SENEX. I did not say that you ought to be ashamed: I approve of what you are doing. But you are worse off than Beaumarchais and Voltaire and the rest because they had the benefit of the aristocratic standards cultivated by the very institutions they were attacking, whereas your intellectual integrity and your taste are seriously impaired by industrialism and democracy. And your task is becoming more and more tremendous — cleaning the Augean stables is nothing to it! Think of the ablest contemporary American writers and then consider how much of what they have written has been merely an indictment of vulgar tastes and commercial ideals. H. L. Mencken, Edith Wharton, Sinclair Lewis, Van Wyck Brooks — in one way or another they are all preoccupied with the struggle against middle-class standards. And the result is — as I said of Shaw — that, where they leave off, the real criticism of life begins. That is what I meant when I said that seeing Ghosts had started a depressing train of reflection. I foresee that any sort of genuinely high culture will very soon become impossible in the United States, and that when Europe becomes Americanized too, as it seems well on the way to becoming, the same thing will be true there. That will leave China— if she manages to stall off for a time the influence of the business man and the missionary — with what will, so far as I can see, be the only first-rate aristocratic culture in the world. So you are in a different and less favorable situation than the philosophers before the revolution: in their case, the system they were attacking was already in decay — feudalism had flourished and was ready to fall. But industrialism is still on the rise; it has, in fact, probably only just begun. And so long as we have a democratic society and the people are ignorant and uncultivated, as they will be for many centuries, we shall have such a lowering of standards, both in the world about us and therefore even within ourselves, as it seems extremely discouraging to oppose.

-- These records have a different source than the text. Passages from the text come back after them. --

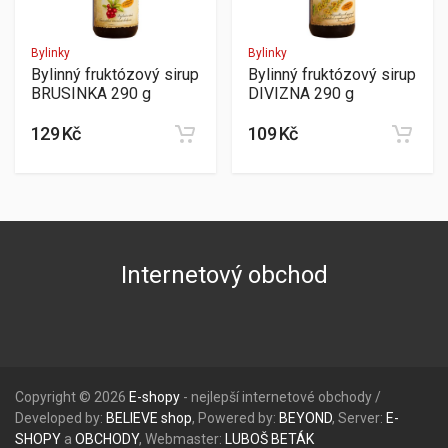
Bylinky
Bylinky
Bylinný fruktózový sirup
Bylinný fruktózový sirup
BRUSINKA 290 g
DIVIZNA 290 g
129 Kč
109 Kč
Internetový obchod
Copyright © 2026
E-shopy
- nejlepší internetové obchody /
Developed by:
BELIEVE
shop
, Powered by:
BEYOND
, Server:
E-
SHOPY
a
OBCHODY
, Webmaster:
LUBOŠ
BETÁK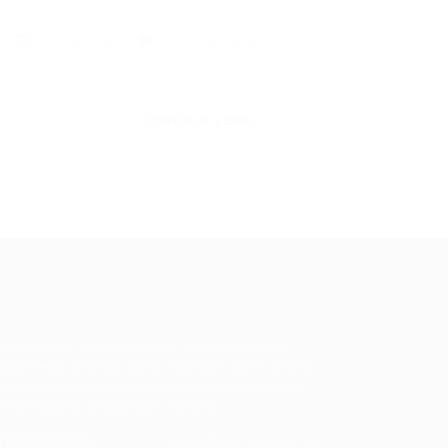
a
22/06/2023
0 Comentários
CONTINUE LENDO
ale conosco
m dúvidas ou precisa de ajuda? Nossa
uipe está pronta para atender você! Entre
 contato conosco pelo e-mail ou através
 formulário disponível no site.
5)981044140
vagas@portalvagas.com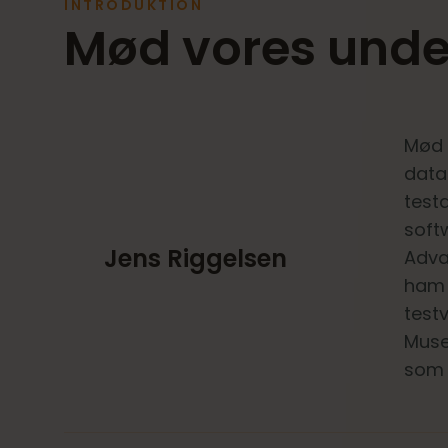
INTRODUKTION
Mød vores unde
Mød 
data
testa
softw
Jens Riggelsen
Adva
ham 
test
Muse
som 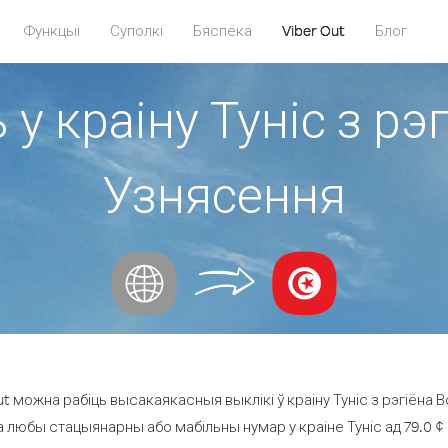
Функцыі
Суполкі
Бяспека
Viber Out
Блог
 у краіну Туніс з рэ
Узнясення
t можна рабіць высакаякасныя выклікі ў краіну Туніс з рэгіёна 
а любы стацыянарны або мабільны нумар у краіне Туніс ад 79.0 ¢ з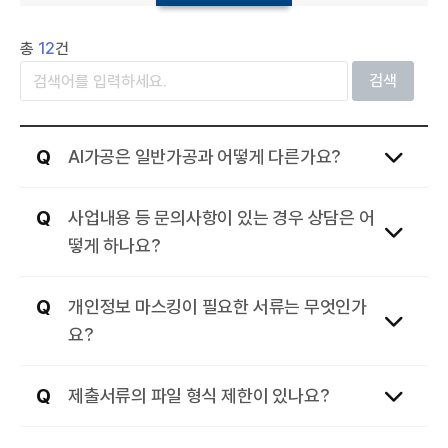
총
12
건
검색
AI가공은 일반가공과 어떻게 다른가요?
사업내용 등 문의사항이 있는 경우 상담은 어
떻게 하나요?
개인정보 마스킹이 필요한 서류는 무엇인가
요?
제출서류의 파일 형식 제한이 있나요?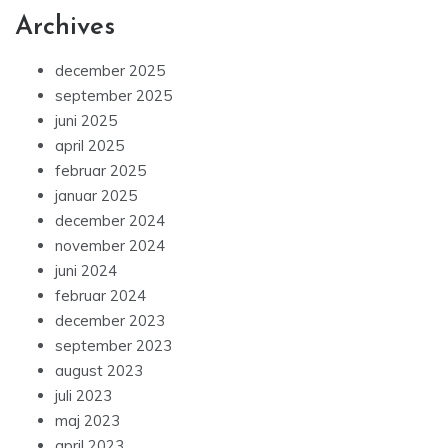
Archives
december 2025
september 2025
juni 2025
april 2025
februar 2025
januar 2025
december 2024
november 2024
juni 2024
februar 2024
december 2023
september 2023
august 2023
juli 2023
maj 2023
april 2023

IUVENIS. Who knows? You speak as if industrialism and business were identified with the ambitions of the people. But as the régime which these things have imposed on us becomes more and more oppressive, as it becomes plainer and plainer that its conditions do not comport with human life, how do you know that the people will not rebel against it? How long will men go on working in factories and in offices? The servant class has nearly disappeared. What will happen when the employee begins to go, as he already shows signs of doing? When the people are a little better educated, how can they help getting bored with their work? And in the meantime our nerves have been stretched too tight. Even now they may be snapping!
SENEX. Perhaps; but do not hope too much, if that should occur. It will not solve the problem of culture. And I fear that life will still supply a good deal of material for Sophoclean tragedies.